The PD-L1-based therapies inhibit the protein but they don’t work for everyone. Now, scientists at The University of Texas MD Anderson Cancer Center have uncovered more detail about how PD-L1 is regulated by the tumor suppressor gene, p53, allowing non-small cell lung cancer to grow.
“We identified a novel mechanism by which p53 regulates PD-L1 and tumor immune evasion through control of miR-34a expression,” said James Welsh, M.D., associate professor of Radiation Oncology.
P53 is a tumor suppressor gene that, when mutated, plays a role in many cancers, promoting tumor growth. The microRNA known as miR-34a is a gene commonly found in the lung, and is often missing or under-expressed in tumors.
“Although clinical studies have shown promise for targeting PD-1/PD-L1 signaling in non-small cell lung cancer, little is known about how PD-L1 expression is regulated,” said Welsh. “Our study showed that it’s regulated by miR-34a that has been activated by p53.”
Understanding more about the mechanics behind these crucial signaling pathways may open up new therapy options for patients.

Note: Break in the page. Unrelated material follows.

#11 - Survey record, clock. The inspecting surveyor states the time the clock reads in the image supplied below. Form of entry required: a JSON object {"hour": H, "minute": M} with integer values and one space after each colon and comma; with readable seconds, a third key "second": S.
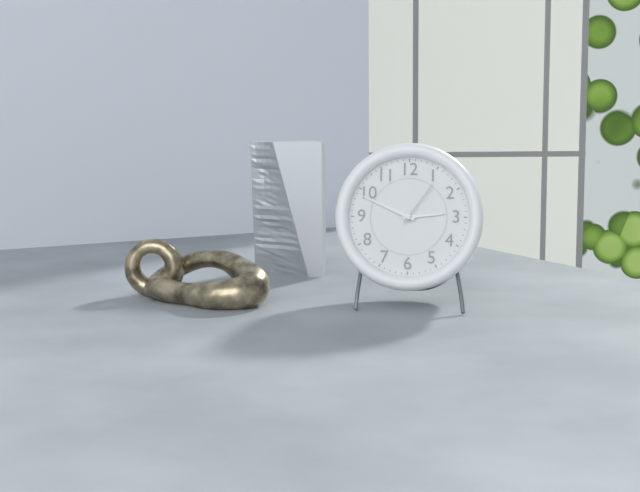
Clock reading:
{"hour": 2, "minute": 49, "second": 6}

Welsh’s team, which included Maria Angelica Cortez, Ph.D., an instructor of Experimental Radiation Oncology, looked further into how these findings can be tied to existing treatments.

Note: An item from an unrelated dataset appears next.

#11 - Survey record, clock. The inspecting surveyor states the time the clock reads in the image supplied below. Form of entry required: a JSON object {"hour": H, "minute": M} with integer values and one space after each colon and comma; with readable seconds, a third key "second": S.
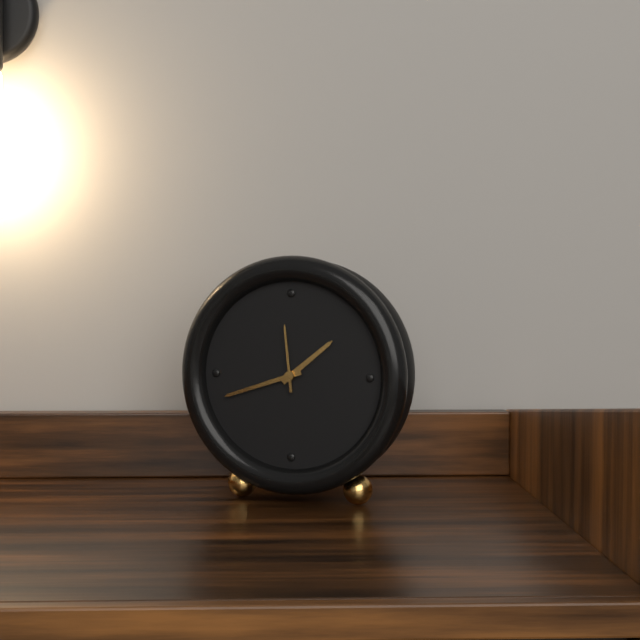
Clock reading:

“Our results suggest that miR-34a delivery combined with standard therapies, such as radiotherapy, may represent a novel therapeutic approach for lung cancer,” said Cortez.
The mouse study found that MRX34, an investigational drug that mimics miR-34’s tumor-suppressing abilities, increased the immune system’s CD8 cells when combined with radiotherapy. A MRX34 clinical trial is currently underway at MD Anderson.
The data was presented on April 20 at the 2015 American Association for Cancer Research (AACR) Annual Meeting in Philadelphia.
Funding for the study included the National Institutes of Health (CA016672); the Doctors Cancer Foundation; the Lung Cancer Research Foundation; Mr. Tamotsu Mabuchi; the family of M. Adnan Hamed; the Orr Family Foundation; the Department of Defense (W81XWH-06-1-0303 and W81XWH-07-1-03060); the E.L. Wiegand Foundation; and the Cancer Prevention Institute of Texas.
Other MD Anderson study members included David Valdecanas, Xiaohong Wang, Ph.D., and Huiping Ye, all of Experimental Radiation Oncology; Cristina Ivan, Ph.D., Gynecologic Oncology and Reproductive Medicine; Ritsuko Komaki, M.D. and Sunil Krishnan, M.D., Radiation Oncology; Ferdinandos Skoulidis, M.D., Ph.D. and John Heymach, M.D., Ph.D., Thoracic/Head & Neck Medical Oncology; and George Calin, M.D., Ph.D., Experimental Therapeutics.